Your ISP charges you 9 times as much for IPv4 addresses as
they do for bandwidth?  I'd recommend switching ISPs.  All
the ones I've seen   charge a
small premium for additional IP space, but it's never more
than   about a 50% premium.

Not if you don't live in the US.  There are no options here
that are  at all cheap.  Usually you get a flat "we don't do
that".  And they  don't do v6 either.

If it makes you feel better (it probably won't), in much of the US, the story from the ISPs goes like this:

        * We don't do that on our residential service, if you
        want _any_ IPv4 addresses assigned to you, you need to
        buy the commercial service.
        
        * The commercial service costs around ten times as much
        as the residential one for similar bandwidth _less_
        service (often no free email, free web hosting, "user
        protection" software tools, etc.)

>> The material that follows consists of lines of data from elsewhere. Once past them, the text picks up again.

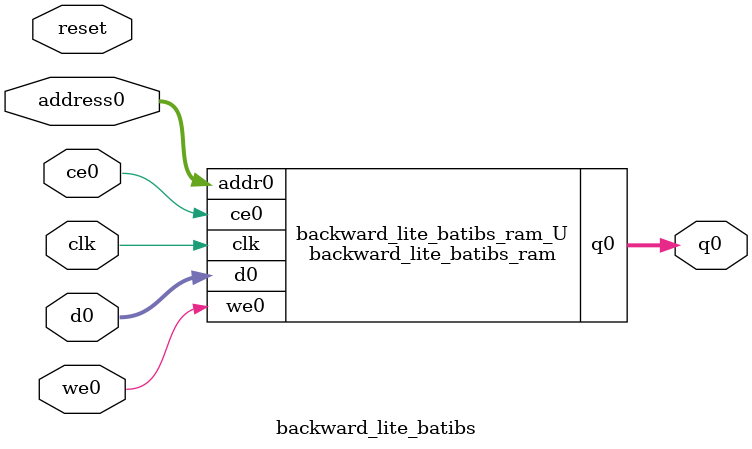
<source format=v>
`timescale 1 ns / 1 ps
module backward_lite_batibs_ram (addr0, ce0, d0, we0, q0,  clk);

parameter DWIDTH = 32;
parameter AWIDTH = 8;
parameter MEM_SIZE = 224;

input[AWIDTH-1:0] addr0;
input ce0;
input[DWIDTH-1:0] d0;
input we0;
output reg[DWIDTH-1:0] q0;
input clk;

(* ram_style = "block" *)reg [DWIDTH-1:0] ram[0:MEM_SIZE-1];




always @(posedge clk)  
begin 
    if (ce0) 
    begin
        if (we0) 
        begin 
            ram[addr0] <= d0; 
        end 
        q0 <= ram[addr0];
    end
end


endmodule

`timescale 1 ns / 1 ps
module backward_lite_batibs(
    reset,
    clk,
    address0,
    ce0,
    we0,
    d0,
    q0);

parameter DataWidth = 32'd32;
parameter AddressRange = 32'd224;
parameter AddressWidth = 32'd8;
input reset;
input clk;
input[AddressWidth - 1:0] address0;
input ce0;
input we0;
input[DataWidth - 1:0] d0;
output[DataWidth - 1:0] q0;



backward_lite_batibs_ram backward_lite_batibs_ram_U(
    .clk( clk ),
    .addr0( address0 ),
    .ce0( ce0 ),
    .we0( we0 ),
    .d0( d0 ),
    .q0( q0 ));

endmodule


</source>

        * If you want more than one address on the commercial
        service, you will pay some small incremental charge for
        it.  But the real incremental charge starts at address
        number 1 and is tied up with the "type of service" shift.

However, we need to keep something else in mind, which Iljitsch's note hints at. If I'm an ISP trying to sell a low-end service to low-end customers at a low (but still profitable) price, I need to cut customer support costs to the absolute minimum. If someone calls up for help with a configuration problem, that may be six month's of profits from that customer eaten up in the cost of answering the call. To that sort of ISP, NATs, and ISP-supplied routers that support NATs, have a _huge_ advantage, which is that all supported customer LANs are identical -- same design, same exact internal addresses, etc. That is very important from a support standpoint -- length of calls, skill levels required, ability to construct clear FAQs and avoid calls entirely, and so on.

For the community, there are elements of "you get what you pay for" in this. And, for the ISPs, unless we figure out ways to provide the same level of support convenience with public addresses, we will certainly see NATs with IPv6 as well as IPv4.